To make it worse, the seller included two different kinds of bolts to hold the center caps on. In a perfect world, I would have ran to the store, bought some Loctite, and still own four eighteen year old center caps. I was rushed for time, had to meet the girlfriend, and I now own three... I have a feeling it's going to take forever to find another one. If you're bored and want to earn some money, the part number is:

003 0092 ACT 90029 

I'll gladly take the painted or chromed version.


----------



## PLAYED TT (Oct 17, 2010)

That may be hard to find. My moda's were made in the 80's and I'm stuck with 3 original centers. I had to buy RS centers because tire rack had none left and they said BBS couldn't get them either.....same with my rusting bolts. Nobody can get them. I'm praying to god that RS bolts will fit as well or I'll have to track down a whole set of wheels just to steal the bolts.....old wheels are cool, but not when the parts are impossible to get:facepalm:
Hopefully your luck is better then mine is tho.


----------



## TTC2k5 (May 23, 2008)

PLAYED TT said:


> .....same with my rusting bolts. Nobody can get them. I'm praying to god that RS bolts will fit as well or I'll have to track down a whole set of wheels just to steal the bolts.....old wheels are cool, but not when the parts are impossible to get:facepalm:
> Hopefully your luck is better then mine is tho.

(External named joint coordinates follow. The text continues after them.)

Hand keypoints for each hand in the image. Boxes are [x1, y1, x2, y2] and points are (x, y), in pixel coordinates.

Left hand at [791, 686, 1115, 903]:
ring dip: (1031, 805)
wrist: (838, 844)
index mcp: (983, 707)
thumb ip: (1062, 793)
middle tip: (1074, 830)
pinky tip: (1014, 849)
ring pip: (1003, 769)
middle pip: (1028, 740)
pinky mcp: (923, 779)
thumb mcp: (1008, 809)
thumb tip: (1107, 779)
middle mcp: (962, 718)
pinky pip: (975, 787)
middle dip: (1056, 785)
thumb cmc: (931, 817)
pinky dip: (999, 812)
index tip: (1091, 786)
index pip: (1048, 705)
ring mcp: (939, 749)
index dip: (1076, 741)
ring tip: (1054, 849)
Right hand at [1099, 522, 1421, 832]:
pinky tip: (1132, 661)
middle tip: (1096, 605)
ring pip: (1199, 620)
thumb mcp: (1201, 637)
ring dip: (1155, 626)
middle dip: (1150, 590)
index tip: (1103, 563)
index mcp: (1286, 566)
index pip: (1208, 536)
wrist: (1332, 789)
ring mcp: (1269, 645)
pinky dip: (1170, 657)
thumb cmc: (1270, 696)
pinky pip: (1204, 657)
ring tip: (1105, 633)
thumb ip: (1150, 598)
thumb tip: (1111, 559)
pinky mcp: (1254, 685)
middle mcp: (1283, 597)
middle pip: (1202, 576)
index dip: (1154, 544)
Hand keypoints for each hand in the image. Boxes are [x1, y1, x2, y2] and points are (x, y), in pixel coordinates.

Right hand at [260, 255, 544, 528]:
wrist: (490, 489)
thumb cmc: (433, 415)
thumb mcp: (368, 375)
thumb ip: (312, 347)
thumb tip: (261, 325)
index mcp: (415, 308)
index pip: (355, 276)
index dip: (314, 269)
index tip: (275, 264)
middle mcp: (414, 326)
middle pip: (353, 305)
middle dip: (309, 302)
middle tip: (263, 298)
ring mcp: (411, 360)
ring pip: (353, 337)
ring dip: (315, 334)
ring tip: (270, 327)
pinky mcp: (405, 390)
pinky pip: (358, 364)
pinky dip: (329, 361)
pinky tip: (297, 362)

Are you talking rim bolts/screws?


I got bolts for my 9yr old OZ Vela IIs here. http://www.titanium-touch.de/titanium_touch_index_uk.htm

I too could not get them thru tirerack or anyone else here in the states. Perhaps they will have matching ones for you too. Service was excellent. 

Pull one of your current bolts, get the exact measurement, and then you can order from P&P if they have your size. 

cheers and good luck.


----------



## PLAYED TT (Oct 17, 2010)

Thanks for the link Bob. Unfortunately mine are 2 piece and utilize a stud and nut. I can always find bolts and nuts but not what I'm looking for. This is what they look like (sorry for offtopic/thread jack op)


----------



## TTC2k5 (May 23, 2008)

PLAYED TT said:


> Thanks for the link Bob. Unfortunately mine are 2 piece and utilize a stud and nut. I can always find bolts and nuts but not what I'm looking for. This is what they look like (sorry for offtopic/thread jack op)



Agreed, to the OP: sorry for the hijack. Played, YG PM.

cheers.


----------



## aTTenzione (Aug 18, 2009)

a lil late to this but the only thing i would do different is paint them orange :thumbup:


----------



## idwurks (Oct 25, 2003)

Those are nice wheels - only if they are 18" +. =) I say doooo eetttt.


----------



## Neb (Jan 25, 2005)

looking forward to seeing the new wheels on for sure.

and throw those rusty bolts into one of those machines that'll clean them. You put different compounds into it and it shakes it all together and cleans it up. (i forget what they're called) That's what I did with my RS nuts/bolts and it worked great. Also soak them in vinegar for a few days (or coke) and it takes off the rust.


----------



## PLAYED TT (Oct 17, 2010)

Ben that's what I did to polish them. Then unfortunately they all rusted


----------



## Neb (Jan 25, 2005)

weird. I didn't really have a problem with mine. Although I only kept them on the car for about a month


----------



## PLAYED TT (Oct 17, 2010)

Mine started rusting the day after I put them on lol. I just said **** it and let them go all season. There is nothing I can do tho because the threads are rusting too.


----------



## Neb (Jan 25, 2005)

are they not stainless hardware?


----------



## PLAYED TT (Oct 17, 2010)

Neb said:


> are they not stainless hardware?


Apparently not. They are stamped genuine BBS tho :screwy:


----------